作成するもの - 対象の文章のうち、「僕らの中には鬼がいるのかな?」から「ういった行動をなしたのかも。」までを、両端の語句も含めてそのまま書き写してください。

対象の文章 -
僕らの中には鬼がいるのかな?いないのかな?いる人もいればいない人もいるのだろうか?それは僕にはわからない。一般化はよそう、一般化は曇ったメガネをかけて見た世界だから。

小学校5,6年生くらいのある夜、母親は私に対して説教をしていた。説教と書いたけれどそれが説教であったのか怒りを私に対してぶつけていたにすぎないのかそれは忘れてしまった。何に対して彼女は私に対してそういった行動をなしたのかも。

ただひとつ社会人の今でも覚えている映像がある。彼女は酔っていた。そして支離滅裂なことを喋り始めた。理不尽なことを言うもんだと子供ながらに思ったと記憶している。それで私は壁を蹴って反抗を表した。すると彼女は心の底からの憎悪の念が浮かぶ眼差しを向け、それは私を射た。鬼だ。そう私は直感した。私はやや強い怒りと悲しみのないまぜになった感情を抱いた。

行の一覧 -
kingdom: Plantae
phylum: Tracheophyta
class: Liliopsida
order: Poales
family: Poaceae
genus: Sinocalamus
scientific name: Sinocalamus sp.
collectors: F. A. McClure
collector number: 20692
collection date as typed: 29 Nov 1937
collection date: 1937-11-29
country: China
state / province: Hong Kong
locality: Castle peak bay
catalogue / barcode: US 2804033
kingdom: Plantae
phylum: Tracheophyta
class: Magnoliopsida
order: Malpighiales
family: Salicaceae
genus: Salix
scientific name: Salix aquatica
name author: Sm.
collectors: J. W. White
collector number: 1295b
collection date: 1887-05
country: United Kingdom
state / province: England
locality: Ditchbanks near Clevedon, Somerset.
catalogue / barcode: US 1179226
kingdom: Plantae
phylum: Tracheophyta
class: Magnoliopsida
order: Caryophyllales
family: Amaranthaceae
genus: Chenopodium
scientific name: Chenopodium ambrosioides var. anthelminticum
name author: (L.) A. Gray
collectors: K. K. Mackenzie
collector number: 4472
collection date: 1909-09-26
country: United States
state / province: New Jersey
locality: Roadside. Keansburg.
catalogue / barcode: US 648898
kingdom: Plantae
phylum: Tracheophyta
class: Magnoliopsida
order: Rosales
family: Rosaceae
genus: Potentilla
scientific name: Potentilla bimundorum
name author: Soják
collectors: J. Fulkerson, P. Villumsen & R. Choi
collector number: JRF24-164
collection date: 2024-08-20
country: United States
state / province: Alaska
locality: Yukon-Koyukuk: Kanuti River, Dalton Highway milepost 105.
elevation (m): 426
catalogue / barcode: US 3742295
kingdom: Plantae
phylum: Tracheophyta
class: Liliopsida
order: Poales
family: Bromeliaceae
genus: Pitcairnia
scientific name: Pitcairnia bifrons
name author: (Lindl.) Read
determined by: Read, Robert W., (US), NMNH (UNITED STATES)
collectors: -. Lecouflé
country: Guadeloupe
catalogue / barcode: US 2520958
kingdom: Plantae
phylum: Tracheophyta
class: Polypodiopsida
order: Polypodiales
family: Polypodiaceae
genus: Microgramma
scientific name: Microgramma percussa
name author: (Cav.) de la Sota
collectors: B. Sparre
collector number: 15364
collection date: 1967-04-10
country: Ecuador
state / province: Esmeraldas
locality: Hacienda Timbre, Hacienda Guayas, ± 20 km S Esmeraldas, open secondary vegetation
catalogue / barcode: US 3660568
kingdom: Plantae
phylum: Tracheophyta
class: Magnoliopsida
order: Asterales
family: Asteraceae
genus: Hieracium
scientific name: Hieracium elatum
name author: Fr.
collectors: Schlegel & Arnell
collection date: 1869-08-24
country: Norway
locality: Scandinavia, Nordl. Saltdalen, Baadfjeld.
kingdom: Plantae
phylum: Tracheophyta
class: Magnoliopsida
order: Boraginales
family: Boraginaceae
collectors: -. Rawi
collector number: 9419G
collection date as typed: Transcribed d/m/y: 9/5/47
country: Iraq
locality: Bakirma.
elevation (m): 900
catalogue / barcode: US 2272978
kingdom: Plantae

回答文 -
僕らの中には鬼がいるのかな?いないのかな?いる人もいればいない人もいるのだろうか?それは僕にはわからない。一般化はよそう、一般化は曇ったメガネをかけて見た世界だから。

小学校5,6年生くらいのある夜、母親は私に対して説教をしていた。説教と書いたけれどそれが説教であったのか怒りを私に対してぶつけていたにすぎないのかそれは忘れてしまった。何に対して彼女は私に対してそういった行動をなしたのかも。